Thursday, January 3, 2013

2013! Poems for Jan. 7

Ode to Repetition by Ellen Bass
The Conductor by Jacqueline Berger
Frankly by Naomi Shihab Nye
Happiness by Jane Kenyon
Push Back the Catastrophes – by Jayne Cortez

How to start the new year... examine what "new" and "same" mean, and read a bit of Ellen Bass. What an audacious title -- an ODE to repetition -- so the same walk,
looking at the sea which not only cycles through tides but reflects the weather; wash the same dishes, and in the same breath think of the rhodendron making not just blossoms but "pink ceremony". Water then, will be a gift, lampposts will wear halos in the fog, and the moon will rinse parked cars as we age, and we can find reassurance in stars, call them faultless as they disappear into day. Well, of course, you can't paraphrase a poem, but you will want to enjoy the colloquial tone that Ellen Bass sprinkles with such unusual images. Have you ever thought of waves as "surf's drunk crashing into the cliffs like a car wreck."

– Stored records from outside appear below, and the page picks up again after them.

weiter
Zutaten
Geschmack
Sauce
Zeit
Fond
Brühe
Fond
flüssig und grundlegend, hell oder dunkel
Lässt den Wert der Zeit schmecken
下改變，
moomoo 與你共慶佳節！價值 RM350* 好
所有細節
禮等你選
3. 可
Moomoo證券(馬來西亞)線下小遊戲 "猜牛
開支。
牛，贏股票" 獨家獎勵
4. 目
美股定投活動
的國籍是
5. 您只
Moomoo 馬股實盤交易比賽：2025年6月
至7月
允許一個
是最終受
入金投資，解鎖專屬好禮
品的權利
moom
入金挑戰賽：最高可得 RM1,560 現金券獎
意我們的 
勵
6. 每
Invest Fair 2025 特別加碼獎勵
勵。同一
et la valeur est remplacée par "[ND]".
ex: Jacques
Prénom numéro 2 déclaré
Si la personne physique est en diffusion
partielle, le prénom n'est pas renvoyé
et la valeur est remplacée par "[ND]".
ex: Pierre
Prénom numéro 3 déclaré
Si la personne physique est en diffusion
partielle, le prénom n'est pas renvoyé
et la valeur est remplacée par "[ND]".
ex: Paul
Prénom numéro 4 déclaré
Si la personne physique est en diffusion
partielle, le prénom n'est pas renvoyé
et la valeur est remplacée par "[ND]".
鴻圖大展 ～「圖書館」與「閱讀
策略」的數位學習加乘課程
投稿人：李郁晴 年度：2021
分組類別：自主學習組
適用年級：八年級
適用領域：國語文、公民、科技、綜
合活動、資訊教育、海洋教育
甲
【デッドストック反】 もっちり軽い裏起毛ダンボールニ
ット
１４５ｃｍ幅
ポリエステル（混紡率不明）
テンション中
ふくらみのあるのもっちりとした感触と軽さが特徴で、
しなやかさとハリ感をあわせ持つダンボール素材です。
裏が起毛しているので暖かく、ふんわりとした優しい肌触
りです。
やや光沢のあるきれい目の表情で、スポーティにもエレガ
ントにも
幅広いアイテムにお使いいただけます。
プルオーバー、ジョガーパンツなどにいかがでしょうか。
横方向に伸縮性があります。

We discussed at length the nature of repetition -- how especially in music, even though the notes might be the same, they aren't played the same way when repeated. The variation hanging on the repeated hanging on we do to the familiar. How Bass challenges the metaphor of the "fixed town of your life" with line breaks that suspend the possibilities only to surprise you. I'm grateful, is followed by an observation
that the toilet is in it's usual place; back in bed she finds that the same woman in bed is not the same; The opening of curtains repeated the second time has no closing. A wonderful poem to read to be reminded not so much of what happens (repeats over and over) to each of us, but the possibility of how we face that fact.
We could despair, be afraid, or watch how same wears a different face, as we do.

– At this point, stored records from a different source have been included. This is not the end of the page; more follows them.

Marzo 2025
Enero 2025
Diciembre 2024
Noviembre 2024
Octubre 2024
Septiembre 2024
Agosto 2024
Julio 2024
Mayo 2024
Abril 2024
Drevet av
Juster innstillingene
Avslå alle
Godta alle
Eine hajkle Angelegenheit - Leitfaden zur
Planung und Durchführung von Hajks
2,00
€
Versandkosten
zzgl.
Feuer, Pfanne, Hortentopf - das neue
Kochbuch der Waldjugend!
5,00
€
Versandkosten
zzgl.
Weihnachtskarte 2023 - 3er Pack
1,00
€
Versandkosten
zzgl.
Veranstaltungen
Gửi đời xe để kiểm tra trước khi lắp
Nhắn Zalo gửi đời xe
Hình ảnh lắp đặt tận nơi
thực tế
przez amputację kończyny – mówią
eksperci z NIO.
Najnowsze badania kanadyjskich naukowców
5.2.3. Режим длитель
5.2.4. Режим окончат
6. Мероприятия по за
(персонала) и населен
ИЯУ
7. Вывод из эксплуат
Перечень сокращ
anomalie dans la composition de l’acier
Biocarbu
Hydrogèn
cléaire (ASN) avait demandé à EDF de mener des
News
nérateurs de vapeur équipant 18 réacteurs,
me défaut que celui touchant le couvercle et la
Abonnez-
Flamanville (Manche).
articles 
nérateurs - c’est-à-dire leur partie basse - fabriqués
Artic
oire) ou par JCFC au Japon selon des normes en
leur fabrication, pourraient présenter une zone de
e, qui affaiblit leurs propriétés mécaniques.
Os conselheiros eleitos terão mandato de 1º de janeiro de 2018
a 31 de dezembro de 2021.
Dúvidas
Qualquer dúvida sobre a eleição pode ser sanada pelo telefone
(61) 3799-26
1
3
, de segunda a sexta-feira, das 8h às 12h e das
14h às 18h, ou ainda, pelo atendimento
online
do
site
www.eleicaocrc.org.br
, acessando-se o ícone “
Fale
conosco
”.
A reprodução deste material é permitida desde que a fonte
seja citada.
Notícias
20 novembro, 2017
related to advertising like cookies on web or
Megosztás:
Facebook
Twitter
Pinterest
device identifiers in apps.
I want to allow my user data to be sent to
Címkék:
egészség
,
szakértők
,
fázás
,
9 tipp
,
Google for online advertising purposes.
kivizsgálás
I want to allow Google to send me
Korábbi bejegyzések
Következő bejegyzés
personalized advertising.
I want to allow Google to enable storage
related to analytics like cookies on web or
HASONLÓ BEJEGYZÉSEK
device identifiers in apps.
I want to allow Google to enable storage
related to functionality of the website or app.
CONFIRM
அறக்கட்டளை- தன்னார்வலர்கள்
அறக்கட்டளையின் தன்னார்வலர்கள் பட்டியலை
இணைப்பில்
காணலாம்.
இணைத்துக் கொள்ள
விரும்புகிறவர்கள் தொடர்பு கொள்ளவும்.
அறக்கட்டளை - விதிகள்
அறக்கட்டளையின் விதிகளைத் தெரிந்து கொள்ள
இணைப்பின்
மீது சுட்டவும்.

The next poem allows us to think of who we are -- from the front, or the back, old, young, healthy or stricken with a disease like parkinsons; the role of music; the role of "composing" or "constructing" a face. The two "I" sentences could be the conductor speaking, but just as easily the speaker of the poem, who seems to be able to "wear his skin". Twice the use of innocence, but the repetition expands into trying to pinpoint the meaning of "the face/unconstructed". The ending question, stretched over seven lines implies for how close he is to not being
able to be a conductor, or alive, twice, repeating the word "edge".
the description of Parkinsons' effect, "fingers tap their useless code" and what else can he do, but show us who he is/ a man standing too close to the edge,/ edge no one can call him back from.

Martin called on the fact that the poem comes from a book entitled, "The Gift that Arrives Broken"-- all of us are born with something slightly "broken" -- sometimes not apparent, sometimes declaring itself much later in life. Perhaps there is a play on the word "construct" and "conduct", which would accentuate the unconstructed smile, is attached to the person whose gift broken, will prevent him from conducting both music and his life.

We did not discuss "Frankly" by Naomi Shihab Nye very long, but admired the wry tone, and how indeed we do not know how to be with the dying, let alone make time for them.
What is labor? What do we bare, bear, as in carry, and what bores us in all the senses of the word, what penetrates through us, or cannot engage us.

Kenyon's poem, Happiness develops a fine context to show happiness as something
that appears as unpredictably as a prodigal son, an uncle you never knew about.
And so you feast, "and weep... to know that you were not abandoned" in those "unmerciful hours of despair". Three times she repeats in the final stanza,
"it comes" with the fourth time repeating, it even comes... followed by a list of inanimate objects: boulder, pine barrens, rain and wineglass. Why is it weary of
holding wine -- the waiting for celebration and feast -- as if to underline that
unpredictability of happiness.

The final poem, I wonder, if it were performed like Jayne Cortez' "endangered species" which is spoken with music, might come across better. But the message is clear. Whether it is Gaia, mother earth, or an endangered animal or human,
catastrophe is pushed back to the root cause: the catastrophers.